Given text:
From the Guidelines
Sebaceous hyperplasia lesions are indeed seen more frequently in patients on immunosuppressants, particularly those taking ciclosporin, as evidenced by the British Association of Dermatologists guidelines 1. This association is notable due to the common use of immunosuppressants in patients after organ transplantation and those with autoimmune conditions. The development of sebaceous hyperplasia in these patients can be attributed to the effects of immunosuppressants on sebaceous gland proliferation and the alteration of normal cell turnover processes.
Key Points to Consider:
- Sebaceous hyperplasia appears as small, yellowish or flesh-colored papules, typically on the face, resulting from enlarged sebaceous glands.
- The use of ciclosporin has been specifically associated with sebaceous hyperplasia, as well as other cutaneous side-effects such as acne and acne-like eruptions 1.
- While sebaceous hyperplasia is benign and does not require treatment for medical reasons, patients bothered by their appearance can consider several treatment options, including electrodessication, laser therapy, or topical retinoids, under the guidance of a dermatologist.
- It is crucial for patients on long-term immunosuppressive therapy to be monitored for these lesions during regular skin examinations to address any cosmetic or potential health concerns early.
- The treatment of sebaceous hyperplasia with isotretinoin has been reported in cases associated with ciclosporin use 1, highlighting the need for personalized treatment approaches based on the patient's immunosuppressive regimen and skin condition.
From the Research
Sebaceous Hyperplasia and Immunosuppressants
- Sebaceous hyperplasia (SH) is a benign tumor that can be triggered by various factors, including genetic factors, aging, ultraviolet rays, sex hormones, and certain medications such as calcineurin inhibitors (e.g., cyclosporine, tacrolimus) and systemic steroids 2, 3.

Description of the task:
Carry the text on sebaceous hyperplasia and immunosuppressants further, picking up after its final sentence. The listing that comes next has nothing to do with any of this.

Records supplied:

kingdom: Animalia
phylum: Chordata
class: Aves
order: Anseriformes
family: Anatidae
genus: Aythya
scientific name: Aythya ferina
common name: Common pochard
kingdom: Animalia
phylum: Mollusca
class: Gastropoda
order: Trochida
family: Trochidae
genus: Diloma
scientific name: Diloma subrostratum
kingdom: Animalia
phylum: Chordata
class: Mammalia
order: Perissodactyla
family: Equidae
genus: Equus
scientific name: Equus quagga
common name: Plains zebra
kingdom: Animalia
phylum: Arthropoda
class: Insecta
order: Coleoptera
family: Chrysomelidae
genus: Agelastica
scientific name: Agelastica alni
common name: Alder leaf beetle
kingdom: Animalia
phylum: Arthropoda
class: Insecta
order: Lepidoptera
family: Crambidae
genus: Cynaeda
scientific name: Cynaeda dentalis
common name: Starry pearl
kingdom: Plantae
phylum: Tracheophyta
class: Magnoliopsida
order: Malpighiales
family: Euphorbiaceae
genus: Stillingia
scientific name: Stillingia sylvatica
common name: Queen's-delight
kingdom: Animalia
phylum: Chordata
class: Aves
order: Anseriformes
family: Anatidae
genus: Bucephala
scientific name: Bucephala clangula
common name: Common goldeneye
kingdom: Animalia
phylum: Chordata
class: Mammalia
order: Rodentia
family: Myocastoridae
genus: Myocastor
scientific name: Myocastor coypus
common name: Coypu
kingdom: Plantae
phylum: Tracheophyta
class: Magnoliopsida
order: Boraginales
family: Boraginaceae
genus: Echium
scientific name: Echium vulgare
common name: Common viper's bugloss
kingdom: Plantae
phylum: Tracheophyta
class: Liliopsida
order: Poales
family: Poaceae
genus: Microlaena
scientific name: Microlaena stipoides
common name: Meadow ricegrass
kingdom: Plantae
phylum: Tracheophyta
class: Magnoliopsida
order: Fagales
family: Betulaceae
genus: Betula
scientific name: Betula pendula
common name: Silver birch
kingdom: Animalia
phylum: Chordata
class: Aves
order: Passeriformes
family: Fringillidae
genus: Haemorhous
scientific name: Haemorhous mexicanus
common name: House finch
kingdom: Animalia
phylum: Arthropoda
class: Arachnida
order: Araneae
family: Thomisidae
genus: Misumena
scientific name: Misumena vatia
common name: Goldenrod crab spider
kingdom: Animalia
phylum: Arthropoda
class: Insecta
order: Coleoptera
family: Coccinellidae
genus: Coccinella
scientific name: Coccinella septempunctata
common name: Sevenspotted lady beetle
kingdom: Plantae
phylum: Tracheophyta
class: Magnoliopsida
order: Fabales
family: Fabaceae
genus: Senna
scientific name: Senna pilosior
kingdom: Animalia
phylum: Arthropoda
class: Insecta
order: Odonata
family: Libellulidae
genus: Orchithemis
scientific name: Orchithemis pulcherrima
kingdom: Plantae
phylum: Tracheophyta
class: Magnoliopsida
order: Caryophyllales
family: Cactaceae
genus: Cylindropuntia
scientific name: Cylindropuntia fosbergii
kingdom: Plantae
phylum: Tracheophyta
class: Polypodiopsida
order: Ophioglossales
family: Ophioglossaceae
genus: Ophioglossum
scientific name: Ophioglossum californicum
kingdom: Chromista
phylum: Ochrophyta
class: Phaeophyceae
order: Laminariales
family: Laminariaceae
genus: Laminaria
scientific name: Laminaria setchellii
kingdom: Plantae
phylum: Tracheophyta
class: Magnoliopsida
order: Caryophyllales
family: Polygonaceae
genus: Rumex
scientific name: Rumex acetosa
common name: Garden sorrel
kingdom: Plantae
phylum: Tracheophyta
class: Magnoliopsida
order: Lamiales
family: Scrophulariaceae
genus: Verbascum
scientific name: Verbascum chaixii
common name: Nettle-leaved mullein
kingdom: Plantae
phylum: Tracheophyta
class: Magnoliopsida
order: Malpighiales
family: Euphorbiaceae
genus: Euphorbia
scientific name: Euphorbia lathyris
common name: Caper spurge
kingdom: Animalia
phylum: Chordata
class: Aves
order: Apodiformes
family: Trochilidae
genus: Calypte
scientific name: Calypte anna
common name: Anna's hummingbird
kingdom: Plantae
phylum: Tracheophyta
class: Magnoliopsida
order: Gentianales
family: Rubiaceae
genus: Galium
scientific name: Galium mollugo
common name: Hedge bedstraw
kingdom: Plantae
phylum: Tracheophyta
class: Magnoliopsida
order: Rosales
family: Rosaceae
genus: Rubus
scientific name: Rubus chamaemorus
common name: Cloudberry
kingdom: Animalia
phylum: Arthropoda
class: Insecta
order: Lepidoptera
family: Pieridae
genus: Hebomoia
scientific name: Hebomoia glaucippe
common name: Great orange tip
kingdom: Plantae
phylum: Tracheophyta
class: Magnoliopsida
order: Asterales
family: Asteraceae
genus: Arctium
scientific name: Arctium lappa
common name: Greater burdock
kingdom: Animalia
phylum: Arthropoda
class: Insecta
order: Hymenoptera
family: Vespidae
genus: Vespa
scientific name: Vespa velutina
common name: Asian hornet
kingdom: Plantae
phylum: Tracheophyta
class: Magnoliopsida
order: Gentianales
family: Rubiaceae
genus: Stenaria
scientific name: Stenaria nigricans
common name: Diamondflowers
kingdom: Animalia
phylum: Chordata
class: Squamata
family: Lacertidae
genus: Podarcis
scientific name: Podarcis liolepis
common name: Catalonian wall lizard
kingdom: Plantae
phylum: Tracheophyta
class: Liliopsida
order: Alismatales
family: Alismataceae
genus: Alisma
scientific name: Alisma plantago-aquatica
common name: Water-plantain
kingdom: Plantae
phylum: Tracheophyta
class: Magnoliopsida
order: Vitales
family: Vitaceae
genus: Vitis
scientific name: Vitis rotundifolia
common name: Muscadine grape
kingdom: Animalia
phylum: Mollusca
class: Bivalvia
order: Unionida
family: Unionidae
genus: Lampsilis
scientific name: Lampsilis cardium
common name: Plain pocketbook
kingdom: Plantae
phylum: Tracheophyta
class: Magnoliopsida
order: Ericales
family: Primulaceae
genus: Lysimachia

Exercise output:
- The development of SH has been observed in patients on immunosuppressants, particularly those taking cyclosporine, with a reported frequency of up to 30% in renal transplant patients 4 and around 10% in patients treated with cyclosporine 3.
- The exact cause of SH in immunosuppressive therapy is poorly understood, but it is thought to be related to the stimulatory effect of cyclosporine on undifferentiated sebocytes, leading to an increase in sebaceous gland size and secretion of sebum 2, 4.
- SH can also occur in patients taking other immunosuppressants, such as tacrolimus, mycophenolate mofetil, and prednisone, suggesting a possible complex etiology involving multiple medications and genetic components 5.
Clinical Presentation and Treatment
- SH typically presents as asymptomatic papules on the face, chest, or groin, and can be cosmetically undesirable, leading to significant negative psychological impact 6.
- Various treatment modalities have been described, including oral isotretinoin, cryotherapy, surgery, electrodessication, lasers, and topical photodynamic therapy (PDT), with effectiveness depending on factors such as the number of lesions, financial cost, psychological factors, skin phototype, and age 6.
- Customizing the treatment modality according to individual parameters can lead to effective clearance of SH lesions with a good cosmetic outcome 6.